===== Records for processing =====

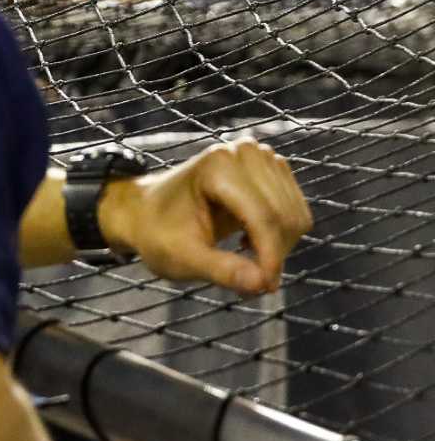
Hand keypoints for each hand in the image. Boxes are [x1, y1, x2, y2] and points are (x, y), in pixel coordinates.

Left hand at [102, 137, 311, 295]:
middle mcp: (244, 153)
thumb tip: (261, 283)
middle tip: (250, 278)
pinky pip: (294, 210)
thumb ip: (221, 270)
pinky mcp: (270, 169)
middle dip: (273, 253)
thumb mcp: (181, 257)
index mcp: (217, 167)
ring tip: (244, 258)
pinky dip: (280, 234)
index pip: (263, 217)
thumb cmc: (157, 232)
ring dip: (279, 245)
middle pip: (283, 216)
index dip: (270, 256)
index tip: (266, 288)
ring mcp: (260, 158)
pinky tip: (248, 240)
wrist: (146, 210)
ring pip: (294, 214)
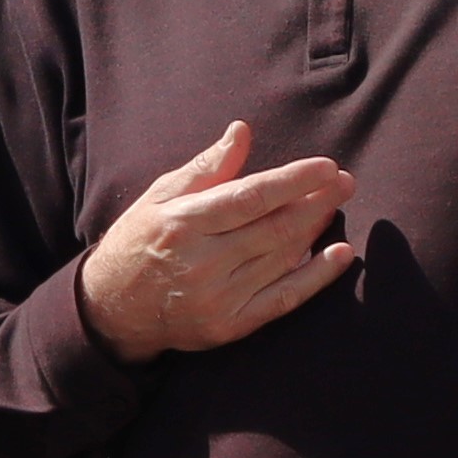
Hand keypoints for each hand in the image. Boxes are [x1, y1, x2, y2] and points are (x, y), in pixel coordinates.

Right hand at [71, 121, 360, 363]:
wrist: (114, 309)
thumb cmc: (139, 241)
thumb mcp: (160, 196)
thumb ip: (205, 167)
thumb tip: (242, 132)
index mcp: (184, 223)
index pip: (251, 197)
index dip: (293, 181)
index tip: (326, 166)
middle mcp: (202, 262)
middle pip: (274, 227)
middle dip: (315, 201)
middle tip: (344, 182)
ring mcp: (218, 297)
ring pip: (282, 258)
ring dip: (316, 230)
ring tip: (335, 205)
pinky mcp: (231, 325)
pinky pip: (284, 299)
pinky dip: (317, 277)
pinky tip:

=====

Assignment.
Retype the full listing exactly; pictures stay out.

Response to this task.
Hand keypoints for each hand in the image. Boxes are [x1, y1, x2, y2] and points are (x, y), in pixel coordinates.

Left hand at [102, 137, 311, 295]:
middle mcp: (244, 153)
thumb tip: (261, 283)
middle tip: (250, 278)
pinky pip: (294, 210)
thumb ip: (221, 270)
pinky mcp: (270, 169)
middle dip: (273, 253)
thumb mcp: (181, 257)
index mcp: (217, 167)
ring tip: (244, 258)
pinky dip: (280, 234)
index pip: (263, 217)
thumb cmc: (157, 232)
ring dip: (279, 245)
middle pip: (283, 216)
index dip: (270, 256)
index tip: (266, 288)
ring mcp: (260, 158)
pinky tip: (248, 240)
wrist: (146, 210)
ring pip: (294, 214)
Hand keypoints for each hand in the image. Boxes are [x1, y1, x2, y2] and points are (x, y), in pixel coordinates.

Right hand at [71, 121, 360, 363]:
wrist: (114, 309)
thumb cmc: (139, 241)
thumb mcp: (160, 196)
thumb ip: (205, 167)
thumb tip: (242, 132)
index mcp: (184, 223)
index pip: (251, 197)
index dip: (293, 181)
index tip: (326, 166)
middle mcp: (202, 262)
middle pip: (274, 227)
middle dip: (315, 201)
middle tip: (344, 182)
ring mcp: (218, 297)
ring pip: (282, 258)
ring dip: (316, 230)
ring tip: (335, 205)
pinky mcp: (231, 325)
pinky pip: (284, 299)
pinky dip: (317, 277)
pinky tip:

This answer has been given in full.